● **Request**
Transcribe the lines below exactly, beginning with the line that holds "約29万人のテクノロジー人材を会員" and ending with the final line, both included. Pictures are to be left out.

START Listed records

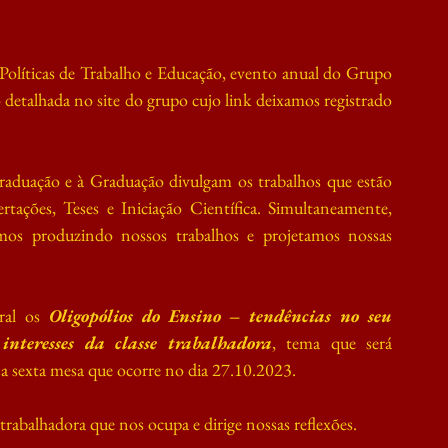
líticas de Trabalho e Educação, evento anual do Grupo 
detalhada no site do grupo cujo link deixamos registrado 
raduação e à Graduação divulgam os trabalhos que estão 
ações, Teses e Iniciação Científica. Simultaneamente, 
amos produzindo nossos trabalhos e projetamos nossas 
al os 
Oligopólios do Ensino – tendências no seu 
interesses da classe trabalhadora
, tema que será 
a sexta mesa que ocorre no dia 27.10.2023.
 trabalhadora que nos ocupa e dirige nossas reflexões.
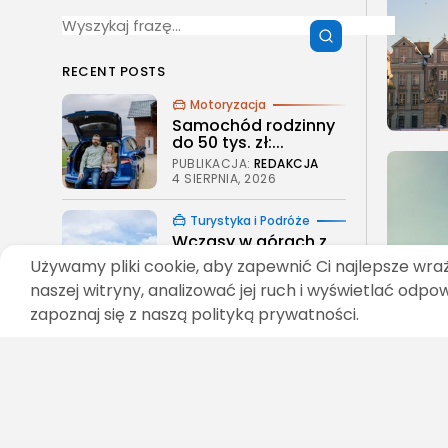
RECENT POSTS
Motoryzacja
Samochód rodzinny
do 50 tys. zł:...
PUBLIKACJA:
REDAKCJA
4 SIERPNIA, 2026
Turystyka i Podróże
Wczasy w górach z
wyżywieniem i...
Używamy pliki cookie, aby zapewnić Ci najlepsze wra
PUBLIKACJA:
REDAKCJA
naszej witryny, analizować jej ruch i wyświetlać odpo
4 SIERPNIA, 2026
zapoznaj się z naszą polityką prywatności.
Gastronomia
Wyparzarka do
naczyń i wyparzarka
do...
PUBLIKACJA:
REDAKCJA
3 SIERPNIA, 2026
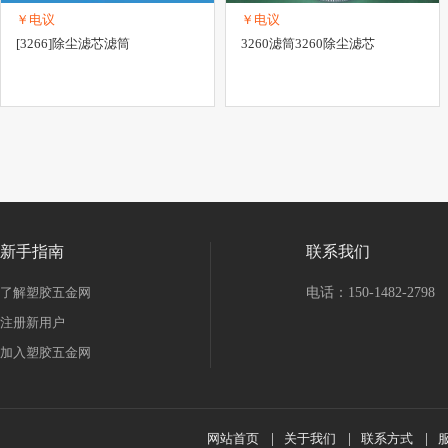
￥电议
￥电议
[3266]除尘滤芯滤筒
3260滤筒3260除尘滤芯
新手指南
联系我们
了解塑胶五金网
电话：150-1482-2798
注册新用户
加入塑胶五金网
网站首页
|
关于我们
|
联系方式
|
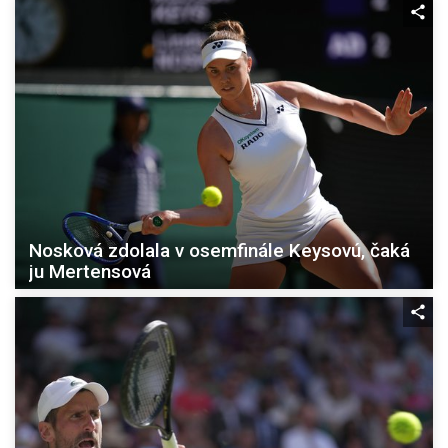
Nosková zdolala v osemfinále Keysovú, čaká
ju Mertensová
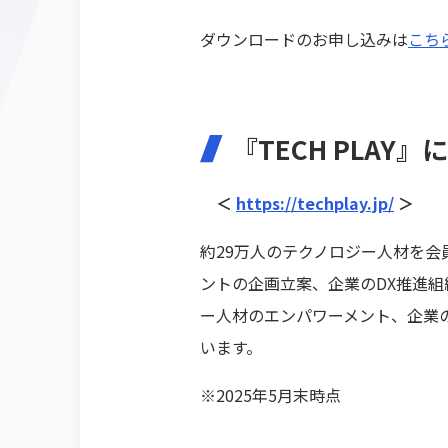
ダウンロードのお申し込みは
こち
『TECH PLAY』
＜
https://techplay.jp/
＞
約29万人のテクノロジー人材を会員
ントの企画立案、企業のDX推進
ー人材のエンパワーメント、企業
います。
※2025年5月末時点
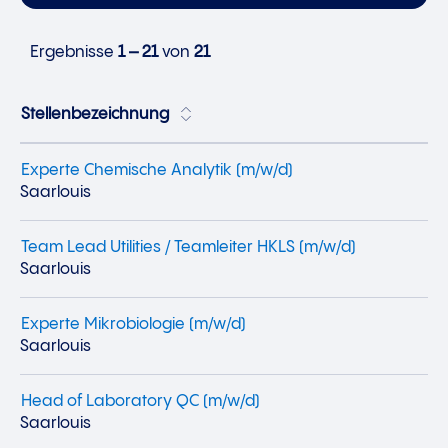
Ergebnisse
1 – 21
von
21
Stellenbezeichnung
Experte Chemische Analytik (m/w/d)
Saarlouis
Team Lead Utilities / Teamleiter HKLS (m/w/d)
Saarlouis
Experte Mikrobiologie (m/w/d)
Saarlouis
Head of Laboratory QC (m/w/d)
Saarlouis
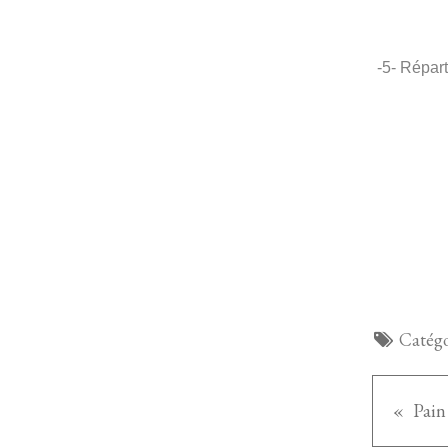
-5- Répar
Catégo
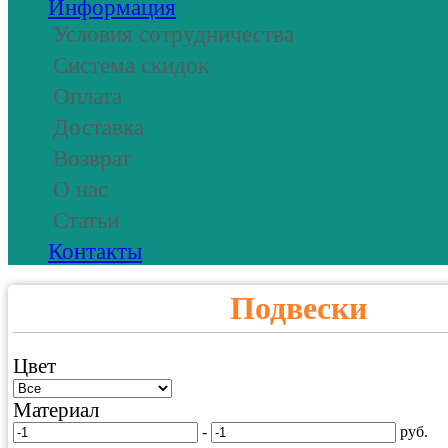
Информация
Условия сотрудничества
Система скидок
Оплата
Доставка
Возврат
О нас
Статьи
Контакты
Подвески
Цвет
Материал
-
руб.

END Listed records

● **Result of this task**
約29万人のテクノロジー人材を会員
ントの企画立案、企業のDX推進
ー人材のエンパワーメント、企業
います。
※2025年5月末時点
Ergebnisse
1 – 21
von
21
Stellenbezeichnung
Experte Chemische Analytik (m/w/d)
Saarlouis
Team Lead Utilities / Teamleiter HKLS (m/w/d)
Saarlouis
Experte Mikrobiologie (m/w/d)
Saarlouis
Head of Laboratory QC (m/w/d)
Saarlouis
-5- Répar
Catégo
Информация
Условия сотрудничества
Система скидок
Оплата
Доставка
Возврат
О нас
Статьи
Контакты
Подвески
Цвет
Материал
-
руб.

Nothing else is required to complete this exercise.